Der Hinweis auf der Internetseite des Bundesaußenministeriums ist unmissverständlich: „Bei Reisen innerhalb ganz Kirgisistans wird zu Vorsicht geraten. Gewaltsame Zusammenstöße, beispielsweise im Rahmen von Demonstrationen im Zusammenhang mit innenpolitischen Entwicklungen in Kirgisistan, können im gesamten Land nicht ausgeschlossen werden“, heißt es in den Reise- und Sicherheitshinweisen des Auswärtigen Amtes für das zentralasiatische Land. Reisenden wird deshalb empfohlen, Menschenansammlungen zu meiden und nach Einbruch der Dunkelheit nicht mehr zu Fuß unterwegs zu sein.

Jugendliche auch in Griechenland und Estland untergebacht

Das Jugendamt des Rhein-Sieg-Kreises hindert das allerdings nicht daran, dort zusammen mit der Bochumer „Life Jugendhilfe“ einen schwer erziehbaren Jugendlichen in der kirgisischen Familie unterzubringen. Das geht aus der Antwort der Kreisverwaltung auf eine Anfrage der Kreistagsgruppe Freie Wähler/Piraten und der Fraktion Die Linke hervor. Der Jugendliche ist einer von derzeit drei, die das Kreisjugendamt im Ausland untergebracht hat – in Griechenland, in Estland und eben in Kirgisistan.

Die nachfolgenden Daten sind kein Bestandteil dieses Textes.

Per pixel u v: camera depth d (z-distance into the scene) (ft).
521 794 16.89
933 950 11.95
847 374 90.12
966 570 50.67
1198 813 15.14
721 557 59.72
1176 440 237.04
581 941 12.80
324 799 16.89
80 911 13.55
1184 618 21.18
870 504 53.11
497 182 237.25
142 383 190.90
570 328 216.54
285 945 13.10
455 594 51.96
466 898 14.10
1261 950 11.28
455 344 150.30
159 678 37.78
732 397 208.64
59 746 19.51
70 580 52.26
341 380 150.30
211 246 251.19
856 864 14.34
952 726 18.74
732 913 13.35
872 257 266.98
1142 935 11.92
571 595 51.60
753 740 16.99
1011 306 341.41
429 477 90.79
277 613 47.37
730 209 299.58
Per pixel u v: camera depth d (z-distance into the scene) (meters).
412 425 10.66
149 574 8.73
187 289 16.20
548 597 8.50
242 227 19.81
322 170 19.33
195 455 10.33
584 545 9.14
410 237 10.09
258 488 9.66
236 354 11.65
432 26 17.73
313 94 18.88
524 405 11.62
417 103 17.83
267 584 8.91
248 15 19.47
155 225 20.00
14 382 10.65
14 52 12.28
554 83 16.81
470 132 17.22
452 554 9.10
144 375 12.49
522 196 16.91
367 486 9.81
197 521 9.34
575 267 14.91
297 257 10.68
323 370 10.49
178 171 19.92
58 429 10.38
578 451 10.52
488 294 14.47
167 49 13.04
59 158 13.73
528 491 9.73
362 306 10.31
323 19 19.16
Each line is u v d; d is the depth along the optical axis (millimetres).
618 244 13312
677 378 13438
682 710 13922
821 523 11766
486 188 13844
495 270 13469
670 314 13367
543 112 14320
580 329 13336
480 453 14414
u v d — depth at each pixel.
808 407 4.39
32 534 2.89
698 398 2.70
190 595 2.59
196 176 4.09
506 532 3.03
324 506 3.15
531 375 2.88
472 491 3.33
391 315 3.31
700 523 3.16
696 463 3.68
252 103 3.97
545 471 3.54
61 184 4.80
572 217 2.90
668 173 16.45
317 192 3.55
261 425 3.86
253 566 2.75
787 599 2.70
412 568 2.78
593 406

„Das sind junge Menschen, die so ziemlich alles durchlaufen haben, was man durchlaufen kann, die Erfahrungen mit Prostitution, Kriminalität und Obdachlosigkeit haben und mitunter auch aus anderen Heimen geflüchtet waren“, sagt Rita Lorenz, die Pressesprecherin des Rhein-Sieg-Kreises. Sie seien bei der bisherigen Betreuung durch die Behörden „pädagogisch nicht zu erreichen“ gewesen. Erst die Unterbringung in einer fremden und oft sehr reizarmen Umgebung könne dazu führen, dass sich die Betroffenen auf pädagogische Hilfe einlassen, argumentiert die Kreisverwaltung in ihrer Antwort an Die Linke.

Unterbringung sei eine „absolute Ausnahme“

Eine Unterbringung im Ausland sei allerdings die „absolute Ausnahme“, so Lorenz. Sie betont, dass der Jugendliche nicht abgeschoben sei, sondern dieser Schritt eine Chance für ihn sei und er sich dort wohlfühle, das habe er via Skype versichert.

Das Kreisjugendamt hat laut Lorenz im vergangenen Jahr 670 Kinder und Jugendliche hierzulande in Heimen, Pflegefamilien und Wohngruppen untergebracht, die aus unterschiedlichen Gründen nicht mehr in ihren Familien leben können. Finanziell mache die Auslandsbetreuung im übrigen keinen Unterschied zu einer Unterbringung im Inland, so die Kreissprecherin. „Man kann da von Tagessätzen zwischen 200 und 300 Euro ausgehen.“

Für den Jugendlichen, der von der kirgisischen Familie in der Nähe der Hauptstadt Bischkek betreut wird, sieht die Kreisverwaltung trotz der aktuellen politischen Situation in dem zentralasiatischen Land keine Gefährdung. Die Unterbringung sei durchdacht und pädagogisch begründet. „Es gibt einen Gerichtsbeschluss dazu, und die beiden Vormünder des Jungen, eine Rechtsanwältin und eine Psychologin, waren in die Entscheidung eingebunden und unterstützen das“, erläutert die Sprecherin des Kreises.

Besuch von Mitarbeitern zweimal im Jahr

Zweimal im Jahr werde der Junge, der im August 14 Jahre alt wird, zudem von Mitarbeitern des Bochumer Vereins besucht. Der Kreis wiederum stehe in engem Kontakt mit den Bochumern. Deren Konzept einer Unterbringung in Kirgisistan habe für den Jungen und seine Bedürfnisse „einfach gepasst“. Um sich vom Wohlergehen des Jugendlichen zu überzeugen, habe eine Mitarbeiterin des Jugendamtes auch mit ihm über Skype kommuniziert.

Nachdem das Bundesfamilienministerium vom Bundestagsabgeordneten Norbert Müller (Die Linke) auf den Fall aufmerksam gemacht wurde, will das Kreisjugendamt die Situation jetzt aber noch einmal neu bewerten. „Das Auswärtige Amt schätzt in seinen aktuellen Sicherheitshinweisen vom 2. Juni 2015 die Sicherheitslage in Kirgisistan weiterhin als nicht unproblematisch ein. Daher rät die Bundesregierung nach wie vor von erlebnispädagogischen Maßnahmen in Kirgisistan ab“, heißt es im Schreiben an den Abgeordneten.

Der Rhein-Sieg-Kreis legt allerdings Wert darauf, dass der Jugendliche sich nicht in einer erlebnispädagogischen Maßnahme befindet. „Es geht darum, dass der Junge lernt, in Familienstrukturen zu leben“, schildert Lorenz. Trotzdem soll eine Mitarbeiterin des Kreisjugendamtes in den nächsten Wochen nach Kirgisistan fliegen, um die Situation des Jungen noch einmal zu bewerten. Auch ein Gespräch mit dem Außenministerium ist geplant. „Wenn es wider Erwarten tatsächlich gefährlich wird, werden wir den Jungen eher heute als morgen aus dem Land holen“, kündigt die Kreissprecherin an.